Tuesday 9 May 2023

Inception (2010)

 


Cobb and Arthur are "extractors"; they perform corporate espionage using experimental dream-sharing technology to infiltrate their targets' subconscious and extract information. Their latest target, Saito, is impressed with Cobb's ability to layer multiple dreams within each other. He offers to hire Cobb for the supposedly impossible job of implanting an idea into a person's subconscious; performing "inception" on Robert, the son of Saito's competitor Maurice Fischer, with the idea to dissolve his father's company. In return, Saito promises to clear Cobb's criminal status, allowing him to return home to his children.

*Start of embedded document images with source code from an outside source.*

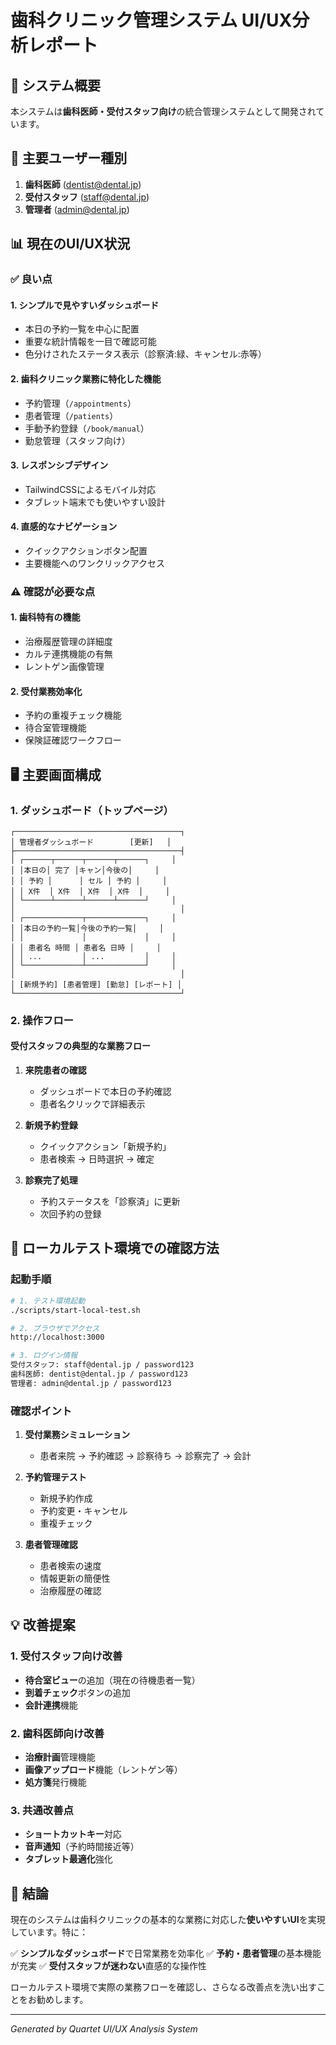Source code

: # 歯科クリニック管理システム UI/UX分析レポート

## 🦷 システム概要

本システムは**歯科医師・受付スタッフ向け**の統合管理システムとして開発されています。

## 🎯 主要ユーザー種別

1. **歯科医師** (dentist@dental.jp)
2. **受付スタッフ** (staff@dental.jp)  
3. **管理者** (admin@dental.jp)

## 📊 現在のUI/UX状況

### ✅ 良い点

#### 1. **シンプルで見やすいダッシュボード**
- 本日の予約一覧を中心に配置
- 重要な統計情報を一目で確認可能
- 色分けされたステータス表示（診察済:緑、キャンセル:赤等）

#### 2. **歯科クリニック業務に特化した機能**
- 予約管理（`/appointments`）
- 患者管理（`/patients`）  
- 手動予約登録（`/book/manual`）
- 勤怠管理（スタッフ向け）

#### 3. **レスポンシブデザイン**
- TailwindCSSによるモバイル対応
- タブレット端末でも使いやすい設計

#### 4. **直感的なナビゲーション**
- クイックアクションボタン配置
- 主要機能へのワンクリックアクセス

### ⚠️ 確認が必要な点

#### 1. **歯科特有の機能**
- 治療履歴管理の詳細度
- カルテ連携機能の有無
- レントゲン画像管理

#### 2. **受付業務効率化**
- 予約の重複チェック機能
- 待合室管理機能
- 保険証確認ワークフロー

## 🖥️ 主要画面構成

### 1. ダッシュボード（トップページ）
```
┌─────────────────────────────────────┐
│ 管理者ダッシュボード        [更新]   │
├─────────────────────────────────────┤
│ ┌──────┬──────┬──────┬──────┐     │
│ │本日の│ 完了 │キャン│今後の│     │
│ │ 予約 │      │ セル │ 予約 │     │
│ │ X件  │ X件  │ X件  │ X件  │     │
│ └──────┴──────┴──────┴──────┘     │
│                                     │
│ ┌─────────────┬─────────────┐     │
│ │本日の予約一覧│今後の予約一覧│     │
│ │             │             │     │
│ │ 患者名 時間 │ 患者名 日時 │     │
│ │ ...         │ ...         │     │
│ └─────────────┴─────────────┘     │
│                                     │
│ [新規予約] [患者管理] [勤怠] [レポート] │
└─────────────────────────────────────┘
```

### 2. 操作フロー

#### 受付スタッフの典型的な業務フロー
1. **来院患者の確認**
   - ダッシュボードで本日の予約確認
   - 患者名クリックで詳細表示

2. **新規予約登録**
   - クイックアクション「新規予約」
   - 患者検索 → 日時選択 → 確定

3. **診察完了処理**
   - 予約ステータスを「診察済」に更新
   - 次回予約の登録

## 🚀 ローカルテスト環境での確認方法

### 起動手順
```bash
# 1. テスト環境起動
./scripts/start-local-test.sh

# 2. ブラウザでアクセス
http://localhost:3000

# 3. ログイン情報
受付スタッフ: staff@dental.jp / password123
歯科医師: dentist@dental.jp / password123
管理者: admin@dental.jp / password123
```

### 確認ポイント

1. **受付業務シミュレーション**
   - 患者来院 → 予約確認 → 診察待ち → 診察完了 → 会計
   
2. **予約管理テスト**
   - 新規予約作成
   - 予約変更・キャンセル
   - 重複チェック

3. **患者管理確認**
   - 患者検索の速度
   - 情報更新の簡便性
   - 治療履歴の確認

## 💡 改善提案

### 1. 受付スタッフ向け改善
- **待合室ビュー**の追加（現在の待機患者一覧）
- **到着チェック**ボタンの追加
- **会計連携**機能

### 2. 歯科医師向け改善
- **治療計画**管理機能
- **画像アップロード**機能（レントゲン等）
- **処方箋**発行機能

### 3. 共通改善点
- **ショートカットキー**対応
- **音声通知**（予約時間接近等）
- **タブレット最適化**強化

## 🎯 結論

現在のシステムは歯科クリニックの基本的な業務に対応した**使いやすいUI**を実現しています。特に：

✅ **シンプルなダッシュボード**で日常業務を効率化
✅ **予約・患者管理**の基本機能が充実
✅ **受付スタッフが迷わない**直感的な操作性

ローカルテスト環境で実際の業務フローを確認し、さらなる改善点を洗い出すことをお勧めします。

---
*Generated by Quartet UI/UX Analysis System*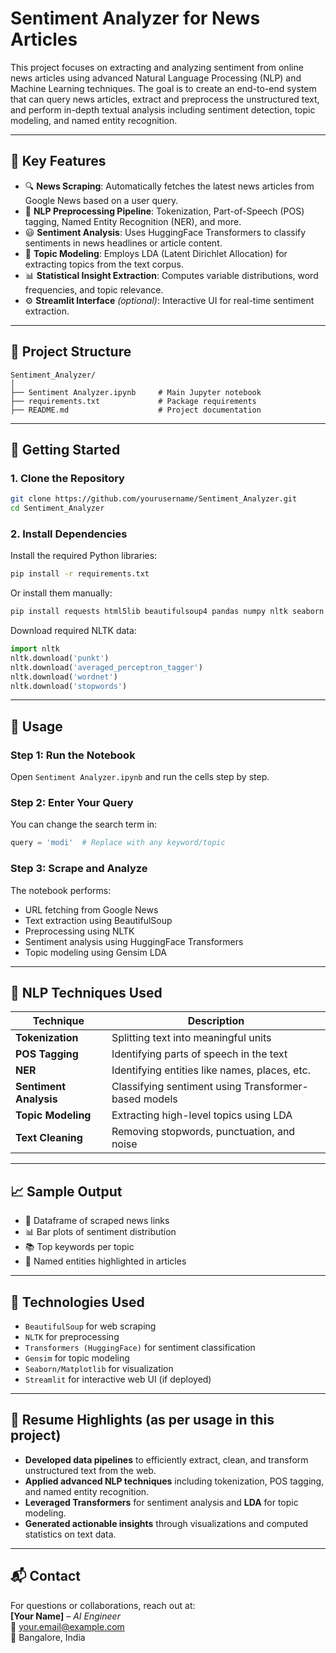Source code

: 
# Sentiment Analyzer for News Articles

This project focuses on extracting and analyzing sentiment from online news articles using advanced Natural Language Processing (NLP) and Machine Learning techniques. The goal is to create an end-to-end system that can query news articles, extract and preprocess the unstructured text, and perform in-depth textual analysis including sentiment detection, topic modeling, and named entity recognition.

---

## 🧠 Key Features

- 🔍 **News Scraping**: Automatically fetches the latest news articles from Google News based on a user query.
- 🧹 **NLP Preprocessing Pipeline**: Tokenization, Part-of-Speech (POS) tagging, Named Entity Recognition (NER), and more.
- 😃 **Sentiment Analysis**: Uses HuggingFace Transformers to classify sentiments in news headlines or article content.
- 🧠 **Topic Modeling**: Employs LDA (Latent Dirichlet Allocation) for extracting topics from the text corpus.
- 📊 **Statistical Insight Extraction**: Computes variable distributions, word frequencies, and topic relevance.
- ⚙️ **Streamlit Interface** *(optional)*: Interactive UI for real-time sentiment extraction.

---

## 📁 Project Structure

```
Sentiment_Analyzer/
│
├── Sentiment Analyzer.ipynb     # Main Jupyter notebook
├── requirements.txt             # Package requirements
├── README.md                    # Project documentation
```

---

## 🚀 Getting Started

### 1. Clone the Repository

```bash
git clone https://github.com/yourusername/Sentiment_Analyzer.git
cd Sentiment_Analyzer
```

### 2. Install Dependencies

Install the required Python libraries:

```bash
pip install -r requirements.txt
```

Or install them manually:

```bash
pip install requests html5lib beautifulsoup4 pandas numpy nltk seaborn matplotlib streamlit transformers gensim pyLDAvis
```

Download required NLTK data:

```python
import nltk
nltk.download('punkt')
nltk.download('averaged_perceptron_tagger')
nltk.download('wordnet')
nltk.download('stopwords')
```

---

## 🧾 Usage

### Step 1: Run the Notebook
Open `Sentiment Analyzer.ipynb` and run the cells step by step.

### Step 2: Enter Your Query
You can change the search term in:

```python
query = 'modi'  # Replace with any keyword/topic
```

### Step 3: Scrape and Analyze
The notebook performs:
- URL fetching from Google News
- Text extraction using BeautifulSoup
- Preprocessing using NLTK
- Sentiment analysis using HuggingFace Transformers
- Topic modeling using Gensim LDA

---

## 🧪 NLP Techniques Used

| Technique | Description |
|----------|-------------|
| **Tokenization** | Splitting text into meaningful units |
| **POS Tagging** | Identifying parts of speech in the text |
| **NER** | Identifying entities like names, places, etc. |
| **Sentiment Analysis** | Classifying sentiment using Transformer-based models |
| **Topic Modeling** | Extracting high-level topics using LDA |
| **Text Cleaning** | Removing stopwords, punctuation, and noise |

---

## 📈 Sample Output

- 📄 Dataframe of scraped news links
- 📊 Bar plots of sentiment distribution
- 📚 Top keywords per topic
- 🧾 Named entities highlighted in articles

---

## 🧠 Technologies Used

- `BeautifulSoup` for web scraping
- `NLTK` for preprocessing
- `Transformers (HuggingFace)` for sentiment classification
- `Gensim` for topic modeling
- `Seaborn/Matplotlib` for visualization
- `Streamlit` for interactive web UI (if deployed)

---

## 📌 Resume Highlights (as per usage in this project)

- **Developed data pipelines** to efficiently extract, clean, and transform unstructured text from the web.
- **Applied advanced NLP techniques** including tokenization, POS tagging, and named entity recognition.
- **Leveraged Transformers** for sentiment analysis and **LDA** for topic modeling.
- **Generated actionable insights** through visualizations and computed statistics on text data.

---

## 📬 Contact

For questions or collaborations, reach out at:  
**[Your Name]** – *AI Engineer*  
📧 your.email@example.com  
📍 Bangalore, India
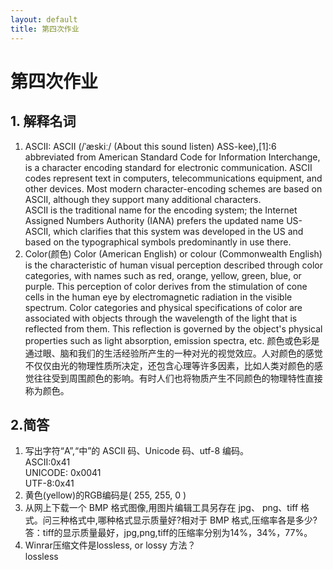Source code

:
 ```yaml
---
layout: default
title: 第四次作业
---
```

# 第四次作业
## 1. 解释名词
1. ASCII:
ASCII (/ˈæskiː/ (About this sound listen) ASS-kee),[1]:6 abbreviated from American Standard Code for Information Interchange, is a character encoding standard for electronic communication. ASCII codes represent text in computers, telecommunications equipment, and other devices. Most modern character-encoding schemes are based on ASCII, although they support many additional characters.  
ASCII is the traditional name for the encoding system; the Internet Assigned Numbers Authority (IANA) prefers the updated name US-ASCII, which clarifies that this system was developed in the US and based on the typographical symbols predominantly in use there.
2. Color(颜色)
Color (American English) or colour (Commonwealth English) is the characteristic of human visual perception described through color categories, with names such as red, orange, yellow, green, blue, or purple. This perception of color derives from the stimulation of cone cells in the human eye by electromagnetic radiation in the visible spectrum. Color categories and physical specifications of color are associated with objects through the wavelength of the light that is reflected from them. This reflection is governed by the object's physical properties such as light absorption, emission spectra, etc.
颜色或色彩是通过眼、脑和我们的生活经验所产生的一种对光的视觉效应。人对颜色的感觉不仅仅由光的物理性质所决定，还包含心理等许多因素，比如人类对颜色的感觉往往受到周围颜色的影响。有时人们也将物质产生不同颜色的物理特性直接称为颜色。
## 2.简答
1. 写出字符“A”,“中”的 ASCII 码、Unicode 码、utf-8 编码。  
ASCII:0x41  
UNICODE: 0x0041   
UTF-8:0x41
2. 黄色(yellow)的RGB编码是( 255, 255, 0 )  
3. 从网上下载一个 BMP 格式图像,用图片编辑工具另存在 jpg、 png、tiff 格式。问三种格式中,哪种格式显示质量好?相对于
BMP 格式,压缩率各是多少?  
答：tiff的显示质量最好，jpg,png,tiff的压缩率分别为14%，34%，77%。
4.  Winrar压缩文件是lossless, or lossy 方法？  
lossless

Cobb accepts the offer and assembles his team: a forger named Eames, a chemist named Yusuf, and a college student named Ariadne. Ariadne is tasked with designing the dream's architecture, something Cobb himself can no longer do: his previous experiments with "inception" have had dangerous side effects that would almost certainly sabotage the mission.

Though of course, even with someone else designing the dream, I doubt it will surprise you to learn that Cobb's past will play a major role in complicating the job ...

Inception is essentially a heist movie with the added complication that the heist is occurring across multiple layers of a dream. The multiple dreamscape setting has a couple of interesting impacts.  As you might expect, events in the real world can affect the top-level dream, but so too events in the top-level dream can impact the one below it, and so on.  This creates some interesting opportunities for unusual environments and memorable action sequences.  The "hotel hallway fight" is a prime example of this, as the events of one dream cause the appearance of rapidly shifting gravity in the layer below.

Another side-effect of the multiple layers of dream is that time moves at escalating rates within each dream; a hour in dream 3 might be only a minute in dream 2, and a single second in dream 1, for instance.  This time dilation is a useful mechanism for the script to build tension, as events in lower level dreams are impacted by those above.  While I do think there are definitely times where the film stretched this time dilation on a little too long, it's overall a clever and effective mechanism.

The film is directed by Christopher Nolan.  I must confess to having seen only a little of this work: his first 2 Batman films, which I didn't much rate, and Memento, which I liked.  I'm pleased to say that my reaction to Inception much more in the vein of Momento.  And the two movies seem to have more in common than that.  Inception sees Nolan exploring with some similar themes to those he explored in the earlier film: firstly that you can't always trust what your eyes tell you; and secondly in playing with non-standard passage of time within the movie.  Memento more or less happened backwards, while as mentioned above, this film has multiple simultaneous sequences where time passes at different rates.

Overall, I think Inception is a pretty effective and entertaining film.  It's definitely helped in that regard by a fine cast who all do good work, though I would single out Tom Hardy in particular as he manages to stand-out even in this crowded field of talent.

I had a good time with this film, but if I had to offer one word of caution, it would be to note that Inception does feature a deliberately ambiguous ending.  I was okay with it as it didn't really damp the experience for me; but it may annoy some viewers.